Quando ela foi embora...

Quando ela foi embora aquele dia, eu jurei que não choraria. E não chorei. Não naquele dia. Mas também não pude evitar ficar triste quando dois dias depois, ao ligar meu rádio, do nada tocou Rocky Raccoon. Procurei um cigarro no bolso. Nem lembrei que não fumava. Mas fumar combinaria com a cena. Apanhei a gaita na gaveta da cozinha e sai de casa sem rumo. Para trás, fui ouvindo a música distanciando. Sempre achei a harmonia daquela música, triste. Mesmo quando ela me disse que era uma música bonita e que a deixava feliz, não aceitei de todo aquela opinião. Na época estava disposto a agradá-la me interessando em me interessar por coisas que ela gostava. Beatles não eram meu forte mas, se fosse para confessar, muitos momentos pareciam pedir trilha sonora e, quando tentava pensar em algo combinante, lá estava eu em Abbey Road.
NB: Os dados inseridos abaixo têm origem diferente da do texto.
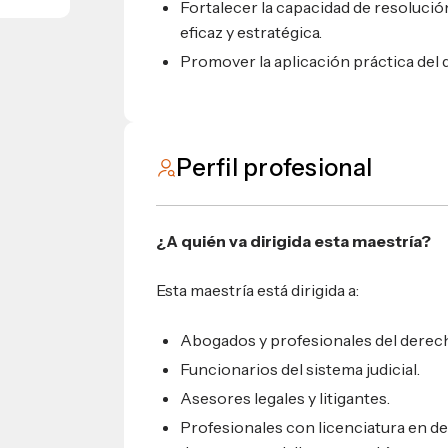
Fortalecer la capacidad de resolució
eficaz y estratégica.
Promover la aplicación práctica del d
Perfil profesional
¿A quién va dirigida esta maestría?
Esta maestría está dirigida a:
Abogados y profesionales del derec
Funcionarios del sistema judicial.
Asesores legales y litigantes.
Profesionales con licenciatura en d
Trilha do nosso compartilhar e envolver.

Quando ela foi embora achei que não suportaria mais Beatles. Não tenho nenhum LP deles. Nunca tive. As rádios daqui não se ocupam com este tipo de música, no máximo A-Ha. Feliz, pensei que estaria livre pelo resto da vida. Aqui é tão isolado. Sem Beatles, sem lembranças.

Quando ela foi embora eu também quis fugir de mim mesmo. Queria ser outra pessoa. Como em uma história que ouvi de outro fulano que, amando outra pessoa, não gostava quando diziam que ela tinha um jeito engraçado de andar e que ela na verdade não combinava com ninguém mais. Ou coisa assim. Que fosse algo distante e confuso mas, que não fosse comigo. Não queria lembrar que a dor no peito era em mim. Não queria lembrar que Rocky Raccoon soava como aquela primeira noite de sexo. Sim, a primeira noite de sexo que passou a ser a primeira noite de amor. Ela tinha feito de propósito. Colocou o Álbum Branco e fez com que estivéssemos “juntos” bem na hora que a música começou. Como não vincular as coisas? Como não fazer essa associação?

Naquela tarde não me importei com a chuva que ameaçava vir. Seria disfarce para meu choro.

Desci a estrada da frente de minha casa, enxugando o rosto com a manga da camisa. Não queria lembrar o que Paul queria dizer em Rocky Raccoon.

A chuva demorou. As lágrimas vieram logo.

Subi uma pequena colina em busca da espera pelo pôr-do-sol. Aquela cena mostrava meu estado mental. O céu estava divido exatamente sobre minha cabeça. A minha frente um céu escuro, nublado e às minhas costas um céu limpo, transparente e sem nenhuma nuvem. Era assim que eu estava: dividido. Era assim que achava que ficaria pelo resto da vida. Mas o resto da vida é muito tempo.

Puxei a gaita do bolso.

Lembrei de um country meloso e antes de soluçar, comecei a tocar. Chorei novamente. Chorei com a gaita de Rocky Raccoon e aquela noite de amor.